27. A kit for delivering an active agent to the spinal cord of a patient, the kit comprising: a composition comprising an effective amount of a portal agent to disrupt the blood brain barrier of the patient; and an implantable device for locating administering the composition comprising the effective amount of the portal agent to a region of aortic branches that perfuse the spinal cord.

28. The kit of claim 27, wherein the kit further comprises a composition comprising a therapeutically effective amount of an active agent to be delivered to the spinal cord of a patient.

29. The kit of any of claims 27-28, wherein the portal agent is chosen from histamine, bradykinin, arachidonic acid, an eicosanoid such as a leukotriene, or any combination thereof.

30. The kit of any of claims 27-29, wherein the implantable device comprises: a first lumen configured to flow blood from an upstream end to a downstream end of the device when implanted in the aorta; a second lumen fluidly separated from the first lumen and configured for introducing a therapeutic agent to a selected region of the aorta fluidly isolated from blood flow through the aorta, between the upstream end and the downstream end of the device where aortic branches that perfuse the spinal cord diverge from the aorta.

31. The kit of claim 30, wherein the second lumen is arranged radially offset from the first lumen and adjacent to a central portion of the first lumen.

32. The kit of any of claims 30-31 , wherein the upstream end and downstream end of the device have a first diameter and are adapted to seal against the wall of the aorta and wherein the upstream end and downstream end are spaced apart from one another, in an axial direction, by a central portion of the device.

33. The kit of any of claims 31-32, wherein the second lumen is arranged in the central portion of the device and the first lumen is arranged in each of the upstream end, the central portion, and the downstream end of the device.

34. The kit of any of claims 31 -33, wherein a central portion of the first lumen arranged in the central portion of the device has a second diameter that is smaller than the first diameter.

35. The kit of any of claims 30-34, wherein the second lumen is arranged radially outside of, relative to a central longitudinal axis of the device, and surrounds at least a portion of the first lumen.

36. The kit of any of claims 30-35, wherein the implantable device comprises a radially expandable frame including an upstream annular portion arranged at the upstream end, a downstream annular portion arranged at the downstream end, and a central portion arranged between the upstream annular portion and the downstream annular portion, the central portion including at least one narrowed portion that indents radially inward from an outermost circumference of the frame.

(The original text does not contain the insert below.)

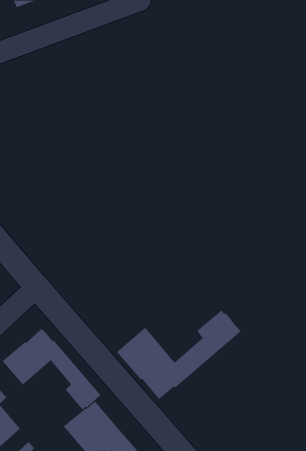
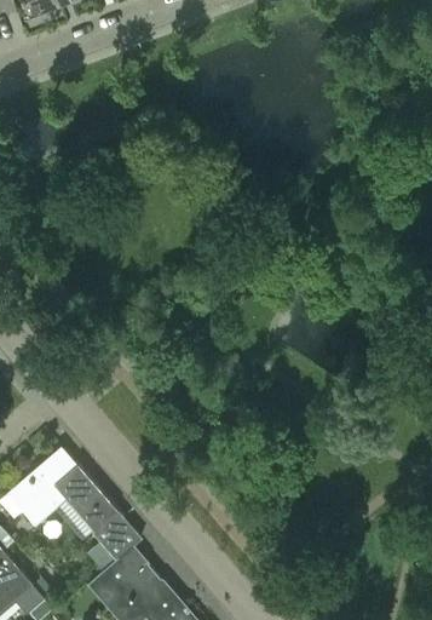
building: [116,309,241,400] -> none

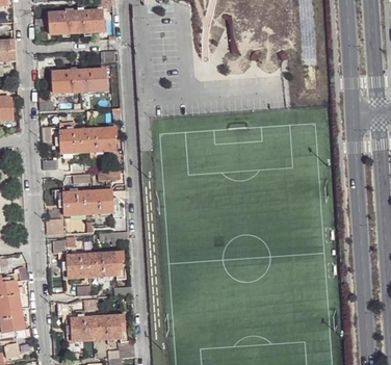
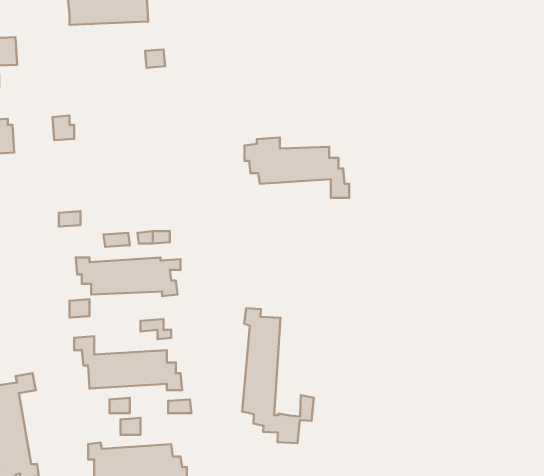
building: [52,68,106,92] -> none
building: [51,122,122,162] -> [244,138,349,198]
building: none -> [242,308,314,443]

37. The kit of claim 36, wherein the frame comprises a plurality of longitudinally arranged struts, relative to a direction of a central longitudinal axis of the device, which are permanently connected to converging wires which converge into a shaft of a delivery apparatus which is configured to extend outside a body of a patient.

38. The kit of any of claims 36-37, wherein the frame comprises a plurality of longitudinally arranged struts, relative to a direction of a central longitudinal axis of the device, which converge at an end of the device into a single wire that is permanently affixed thereto.

39. The kit of any of claims 30-38, wherein the implantable device further comprises an integrated nosecone and guidewire.

40. The kit of claim 39, wherein the integrated nosecone and guidewire are arranged at a first end of the device and wherein the device comprises a radially expandable frame comprising a plurality of longitudinally oriented stmts that converge into a single deliverywire at an opposite, second end of the device.

41 . The kit of any of claims 30-40, further comprising a perfusion lumen fluidly coupled to the second lumen and dimensioned to extend outside a body of a patient.

42. The use of histamine for local administration to a region of aortic branches that perfuse the spinal cord of a patient to facilitate delivery of an an active agent to the spinal cord of the patient.